▸ EXERCISE DIRECTIONS: Copy every line of each of the items below word for word, in the order the lines appear.

▸ GIVEN DATA:
· · · ·

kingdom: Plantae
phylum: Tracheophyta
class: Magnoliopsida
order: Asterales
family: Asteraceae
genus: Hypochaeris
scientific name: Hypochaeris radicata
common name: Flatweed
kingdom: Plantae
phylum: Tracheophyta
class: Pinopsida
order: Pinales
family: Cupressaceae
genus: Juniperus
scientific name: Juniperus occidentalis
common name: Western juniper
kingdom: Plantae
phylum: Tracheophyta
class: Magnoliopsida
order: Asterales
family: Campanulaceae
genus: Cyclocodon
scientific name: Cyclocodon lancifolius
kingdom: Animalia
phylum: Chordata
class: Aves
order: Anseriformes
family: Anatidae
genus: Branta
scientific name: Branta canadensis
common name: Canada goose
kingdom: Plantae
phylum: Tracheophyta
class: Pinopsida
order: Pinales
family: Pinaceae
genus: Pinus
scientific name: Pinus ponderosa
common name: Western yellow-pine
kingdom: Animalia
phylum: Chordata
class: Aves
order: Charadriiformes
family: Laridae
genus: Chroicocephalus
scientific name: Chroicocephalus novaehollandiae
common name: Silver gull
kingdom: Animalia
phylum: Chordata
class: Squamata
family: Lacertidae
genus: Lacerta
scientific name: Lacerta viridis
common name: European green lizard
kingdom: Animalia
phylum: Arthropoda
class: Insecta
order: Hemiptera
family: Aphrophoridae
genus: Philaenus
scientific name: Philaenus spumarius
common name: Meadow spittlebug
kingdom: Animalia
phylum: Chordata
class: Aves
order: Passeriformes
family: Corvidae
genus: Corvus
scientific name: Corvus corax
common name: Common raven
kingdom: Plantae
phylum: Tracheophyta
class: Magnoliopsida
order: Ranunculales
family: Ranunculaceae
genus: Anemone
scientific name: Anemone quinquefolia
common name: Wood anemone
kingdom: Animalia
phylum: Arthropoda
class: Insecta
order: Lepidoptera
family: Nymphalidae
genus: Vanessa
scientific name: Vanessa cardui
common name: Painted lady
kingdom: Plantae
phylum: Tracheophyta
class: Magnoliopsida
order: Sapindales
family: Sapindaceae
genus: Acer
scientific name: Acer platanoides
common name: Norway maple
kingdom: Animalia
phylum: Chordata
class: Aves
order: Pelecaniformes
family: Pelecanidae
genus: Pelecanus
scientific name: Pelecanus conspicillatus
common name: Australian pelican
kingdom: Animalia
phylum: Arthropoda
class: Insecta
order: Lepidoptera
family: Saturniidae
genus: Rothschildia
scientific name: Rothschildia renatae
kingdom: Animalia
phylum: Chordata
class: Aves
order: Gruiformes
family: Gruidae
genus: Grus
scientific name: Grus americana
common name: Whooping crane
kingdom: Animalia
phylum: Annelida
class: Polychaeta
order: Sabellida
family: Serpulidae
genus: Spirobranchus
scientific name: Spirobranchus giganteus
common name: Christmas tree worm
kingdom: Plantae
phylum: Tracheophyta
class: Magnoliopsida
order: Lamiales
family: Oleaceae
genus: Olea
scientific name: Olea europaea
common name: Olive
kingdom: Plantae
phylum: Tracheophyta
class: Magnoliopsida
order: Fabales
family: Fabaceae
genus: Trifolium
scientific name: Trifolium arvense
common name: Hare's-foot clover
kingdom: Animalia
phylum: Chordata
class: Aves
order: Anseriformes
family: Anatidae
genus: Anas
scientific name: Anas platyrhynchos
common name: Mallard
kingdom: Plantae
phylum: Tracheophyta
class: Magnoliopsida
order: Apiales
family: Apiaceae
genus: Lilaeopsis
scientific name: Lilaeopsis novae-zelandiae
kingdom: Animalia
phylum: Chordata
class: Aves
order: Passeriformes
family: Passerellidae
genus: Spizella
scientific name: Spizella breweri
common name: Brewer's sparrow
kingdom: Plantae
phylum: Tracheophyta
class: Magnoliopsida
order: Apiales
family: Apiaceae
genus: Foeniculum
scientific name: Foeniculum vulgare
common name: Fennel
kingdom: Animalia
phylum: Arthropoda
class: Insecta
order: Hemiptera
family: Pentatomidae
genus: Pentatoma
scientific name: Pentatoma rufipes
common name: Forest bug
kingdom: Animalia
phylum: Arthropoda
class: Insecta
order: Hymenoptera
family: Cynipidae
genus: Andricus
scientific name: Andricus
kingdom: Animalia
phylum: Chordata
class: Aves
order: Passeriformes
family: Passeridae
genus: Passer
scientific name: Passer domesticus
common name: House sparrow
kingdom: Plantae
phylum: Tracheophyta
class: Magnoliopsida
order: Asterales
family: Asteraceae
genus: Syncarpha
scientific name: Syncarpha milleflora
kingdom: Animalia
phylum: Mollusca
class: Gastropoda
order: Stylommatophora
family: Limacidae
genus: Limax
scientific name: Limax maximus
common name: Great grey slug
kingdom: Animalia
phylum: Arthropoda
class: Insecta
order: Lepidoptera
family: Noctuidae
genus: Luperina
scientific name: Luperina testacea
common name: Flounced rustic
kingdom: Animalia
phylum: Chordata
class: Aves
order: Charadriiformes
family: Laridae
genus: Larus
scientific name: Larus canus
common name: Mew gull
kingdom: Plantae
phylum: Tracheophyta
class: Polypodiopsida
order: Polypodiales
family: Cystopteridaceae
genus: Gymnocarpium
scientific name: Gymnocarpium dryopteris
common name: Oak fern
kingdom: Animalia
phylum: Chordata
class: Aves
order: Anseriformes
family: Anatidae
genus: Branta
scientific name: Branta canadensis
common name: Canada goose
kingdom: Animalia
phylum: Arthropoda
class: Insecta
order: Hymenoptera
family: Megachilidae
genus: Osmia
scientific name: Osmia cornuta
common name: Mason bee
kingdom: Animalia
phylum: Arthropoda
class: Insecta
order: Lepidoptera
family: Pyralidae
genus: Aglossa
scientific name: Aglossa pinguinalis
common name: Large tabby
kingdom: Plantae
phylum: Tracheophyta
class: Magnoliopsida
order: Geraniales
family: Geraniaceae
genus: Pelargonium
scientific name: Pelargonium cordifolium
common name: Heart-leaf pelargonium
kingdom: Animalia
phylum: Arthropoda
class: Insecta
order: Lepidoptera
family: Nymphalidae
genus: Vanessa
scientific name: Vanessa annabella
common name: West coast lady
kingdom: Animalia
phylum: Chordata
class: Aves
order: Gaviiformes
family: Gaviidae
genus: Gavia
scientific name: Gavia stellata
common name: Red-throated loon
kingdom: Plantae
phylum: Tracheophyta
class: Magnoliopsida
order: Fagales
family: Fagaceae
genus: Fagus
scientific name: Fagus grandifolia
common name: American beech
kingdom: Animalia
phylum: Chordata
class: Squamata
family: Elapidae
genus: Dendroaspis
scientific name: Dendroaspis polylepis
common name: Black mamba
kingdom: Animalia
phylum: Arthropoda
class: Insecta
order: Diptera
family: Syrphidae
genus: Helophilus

· · · ·

▸ EXERCISE RESPONSE:
kingdom: Plantae
phylum: Tracheophyta
class: Magnoliopsida
order: Asterales
family: Asteraceae
genus: Hypochaeris
scientific name: Hypochaeris radicata
common name: Flatweed
kingdom: Plantae
phylum: Tracheophyta
class: Pinopsida
order: Pinales
family: Cupressaceae
genus: Juniperus
scientific name: Juniperus occidentalis
common name: Western juniper
kingdom: Plantae
phylum: Tracheophyta
class: Magnoliopsida
order: Asterales
family: Campanulaceae
genus: Cyclocodon
scientific name: Cyclocodon lancifolius
kingdom: Animalia
phylum: Chordata
class: Aves
order: Anseriformes
family: Anatidae
genus: Branta
scientific name: Branta canadensis
common name: Canada goose
kingdom: Plantae
phylum: Tracheophyta
class: Pinopsida
order: Pinales
family: Pinaceae
genus: Pinus
scientific name: Pinus ponderosa
common name: Western yellow-pine
kingdom: Animalia
phylum: Chordata
class: Aves
order: Charadriiformes
family: Laridae
genus: Chroicocephalus
scientific name: Chroicocephalus novaehollandiae
common name: Silver gull
kingdom: Animalia
phylum: Chordata
class: Squamata
family: Lacertidae
genus: Lacerta
scientific name: Lacerta viridis
common name: European green lizard
kingdom: Animalia
phylum: Arthropoda
class: Insecta
order: Hemiptera
family: Aphrophoridae
genus: Philaenus
scientific name: Philaenus spumarius
common name: Meadow spittlebug
kingdom: Animalia
phylum: Chordata
class: Aves
order: Passeriformes
family: Corvidae
genus: Corvus
scientific name: Corvus corax
common name: Common raven
kingdom: Plantae
phylum: Tracheophyta
class: Magnoliopsida
order: Ranunculales
family: Ranunculaceae
genus: Anemone
scientific name: Anemone quinquefolia
common name: Wood anemone
kingdom: Animalia
phylum: Arthropoda
class: Insecta
order: Lepidoptera
family: Nymphalidae
genus: Vanessa
scientific name: Vanessa cardui
common name: Painted lady
kingdom: Plantae
phylum: Tracheophyta
class: Magnoliopsida
order: Sapindales
family: Sapindaceae
genus: Acer
scientific name: Acer platanoides
common name: Norway maple
kingdom: Animalia
phylum: Chordata
class: Aves
order: Pelecaniformes
family: Pelecanidae
genus: Pelecanus
scientific name: Pelecanus conspicillatus
common name: Australian pelican
kingdom: Animalia
phylum: Arthropoda
class: Insecta
order: Lepidoptera
family: Saturniidae
genus: Rothschildia
scientific name: Rothschildia renatae
kingdom: Animalia
phylum: Chordata
class: Aves
order: Gruiformes
family: Gruidae
genus: Grus
scientific name: Grus americana
common name: Whooping crane
kingdom: Animalia
phylum: Annelida
class: Polychaeta
order: Sabellida
family: Serpulidae
genus: Spirobranchus
scientific name: Spirobranchus giganteus
common name: Christmas tree worm
kingdom: Plantae
phylum: Tracheophyta
class: Magnoliopsida
order: Lamiales
family: Oleaceae
genus: Olea
scientific name: Olea europaea
common name: Olive
kingdom: Plantae
phylum: Tracheophyta
class: Magnoliopsida
order: Fabales
family: Fabaceae
genus: Trifolium
scientific name: Trifolium arvense
common name: Hare's-foot clover
kingdom: Animalia
phylum: Chordata
class: Aves
order: Anseriformes
family: Anatidae
genus: Anas
scientific name: Anas platyrhynchos
common name: Mallard
kingdom: Plantae
phylum: Tracheophyta
class: Magnoliopsida
order: Apiales
family: Apiaceae
genus: Lilaeopsis
scientific name: Lilaeopsis novae-zelandiae
kingdom: Animalia
phylum: Chordata
class: Aves
order: Passeriformes
family: Passerellidae
genus: Spizella
scientific name: Spizella breweri
common name: Brewer's sparrow
kingdom: Plantae
phylum: Tracheophyta
class: Magnoliopsida
order: Apiales
family: Apiaceae
genus: Foeniculum
scientific name: Foeniculum vulgare
common name: Fennel
kingdom: Animalia
phylum: Arthropoda
class: Insecta
order: Hemiptera
family: Pentatomidae
genus: Pentatoma
scientific name: Pentatoma rufipes
common name: Forest bug
kingdom: Animalia
phylum: Arthropoda
class: Insecta
order: Hymenoptera
family: Cynipidae
genus: Andricus
scientific name: Andricus
kingdom: Animalia
phylum: Chordata
class: Aves
order: Passeriformes
family: Passeridae
genus: Passer
scientific name: Passer domesticus
common name: House sparrow
kingdom: Plantae
phylum: Tracheophyta
class: Magnoliopsida
order: Asterales
family: Asteraceae
genus: Syncarpha
scientific name: Syncarpha milleflora
kingdom: Animalia
phylum: Mollusca
class: Gastropoda
order: Stylommatophora
family: Limacidae
genus: Limax
scientific name: Limax maximus
common name: Great grey slug
kingdom: Animalia
phylum: Arthropoda
class: Insecta
order: Lepidoptera
family: Noctuidae
genus: Luperina
scientific name: Luperina testacea
common name: Flounced rustic
kingdom: Animalia
phylum: Chordata
class: Aves
order: Charadriiformes
family: Laridae
genus: Larus
scientific name: Larus canus
common name: Mew gull
kingdom: Plantae
phylum: Tracheophyta
class: Polypodiopsida
order: Polypodiales
family: Cystopteridaceae
genus: Gymnocarpium
scientific name: Gymnocarpium dryopteris
common name: Oak fern
kingdom: Animalia
phylum: Chordata
class: Aves
order: Anseriformes
family: Anatidae
genus: Branta
scientific name: Branta canadensis
common name: Canada goose
kingdom: Animalia
phylum: Arthropoda
class: Insecta
order: Hymenoptera
family: Megachilidae
genus: Osmia
scientific name: Osmia cornuta
common name: Mason bee
kingdom: Animalia
phylum: Arthropoda
class: Insecta
order: Lepidoptera
family: Pyralidae
genus: Aglossa
scientific name: Aglossa pinguinalis
common name: Large tabby
kingdom: Plantae
phylum: Tracheophyta
class: Magnoliopsida
order: Geraniales
family: Geraniaceae
genus: Pelargonium
scientific name: Pelargonium cordifolium
common name: Heart-leaf pelargonium
kingdom: Animalia
phylum: Arthropoda
class: Insecta
order: Lepidoptera
family: Nymphalidae
genus: Vanessa
scientific name: Vanessa annabella
common name: West coast lady
kingdom: Animalia
phylum: Chordata
class: Aves
order: Gaviiformes
family: Gaviidae
genus: Gavia
scientific name: Gavia stellata
common name: Red-throated loon
kingdom: Plantae
phylum: Tracheophyta
class: Magnoliopsida
order: Fagales
family: Fagaceae
genus: Fagus
scientific name: Fagus grandifolia
common name: American beech
kingdom: Animalia
phylum: Chordata
class: Squamata
family: Elapidae
genus: Dendroaspis
scientific name: Dendroaspis polylepis
common name: Black mamba
kingdom: Animalia
phylum: Arthropoda
class: Insecta
order: Diptera
family: Syrphidae
genus: Helophilus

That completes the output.